How she prayed he’d still be able to ask her that question once ‘all of this’ was over.

“For now, I must ride.” He looked at her sideways and for the first time admitted to trepidation. “If I can.”

“Wait,” she whispered, her eyes flashing. “I have an idea.”

* * *

“Certainly not!” Thomas insisted, “I will not hear of this! Using Charlotte as prey in this to sweeten the hunt for the Duke? Absolutely not!”

“He needs my help to steady him on the horse, Thomas,” Charlotte insisted. “I do this of my own free will, and against Julien’s objections as well. We began this journey together and we shall end it the same way.”

“I am uncertain, Charlotte,” Etienne frowned. “It would be better if I rode behind the Prince. I could steady him with but one arm, ride the horse and still carry a sword.”

“We will be relying upon your sword to a greater degree than ever before, Sir Etienne, as Julien cannot possibly hold the reins and a sword as well. I will carry his sword and draw the Duke’s attention with it, leaving you and Thomas free to fight with the rest. We have a plan worked out, if only all of you will listen.”

“If anything happened to you, Charlotte, I don’t know how I would bear it,” Charlotte’s mother wept as she listened, leaning upon her husband for support.

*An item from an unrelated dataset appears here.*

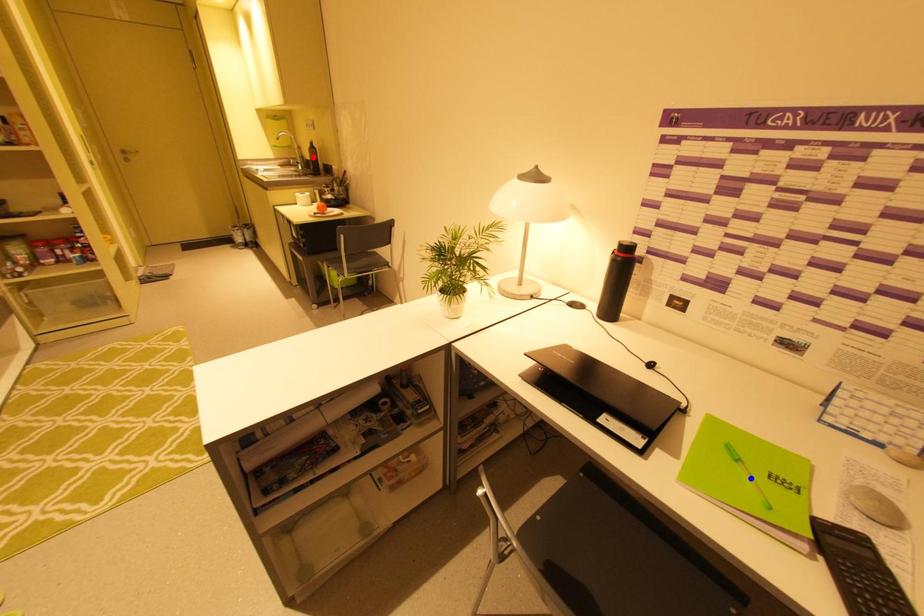
Question: Two points are marked on the image. Which point is closer to the camera?

Choices:
 (A) Blue point is closer.
 (B) Red point is closer.

Answer: (A)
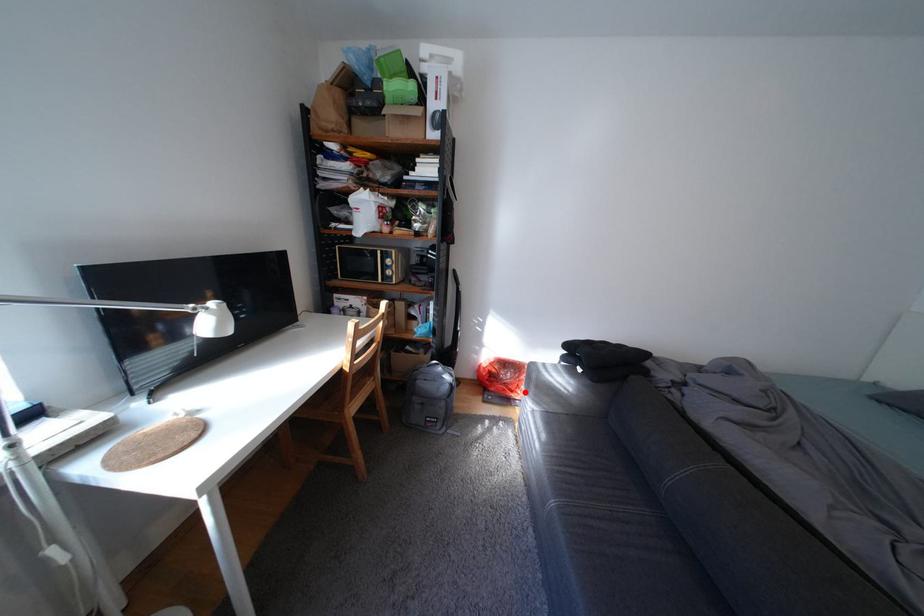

“And I could not stand to see anything happen to Julien, if I can be of any aid to him at all. Thomas,” Charlotte turned pleading eyes upon her oldest, dearest friend. The man she wished she could love, for how much she knew he loved her. “Trust me, this once, and ride at our side, as our protector. Just as you have always been mine.”

Thomas looked away, then reluctantly nodded.

A sound echoed in the distance, a blow upon a horn that indicated a warning blast; something that made Etienne’s heart race.

“Time is up,” he said. “They are here.”

“To the meadow!” Julien commanded, as Charlotte placed one hand around him to try to steady him and struggled with her other to hold onto the new sword Thomas had made for him.

“Godspeed!” Walter called, holding his wife gently in his arms.

“The meadow where I was reborn when you saved my life, Thomas,” Julien rode closer to Thomas and bowed his head with respect. “It is where our fortunes shall be decided today.”

“Godspeed, Your Highness,” Thomas replied. Then he looked at Charlotte with unfamiliar eyes. “Charlotte…“

“I know, Thomas,” she whispered. “Me too.”

“We ride!” Etienne cried, leading the group as they fell into place, surrounding the Prince and Charlotte.

Etienne’s horse was a fine, calm animal, and Charlotte was grateful that she had talked Julien into abandoning the idea of riding Frederick’s horse, who was bucking and giving Etienne fits already.

It took Julien a little while to grow accustomed to riding without the aid of his left leg to steady him in the saddle, and Charlotte knew the motion must be causing him considerable pain. Yet he sat tall, head held high. This was his moment to honor the life his father had lived, and Charlotte knew that the King, and what he would have done in this instance, was first and foremost in Julien’s mind.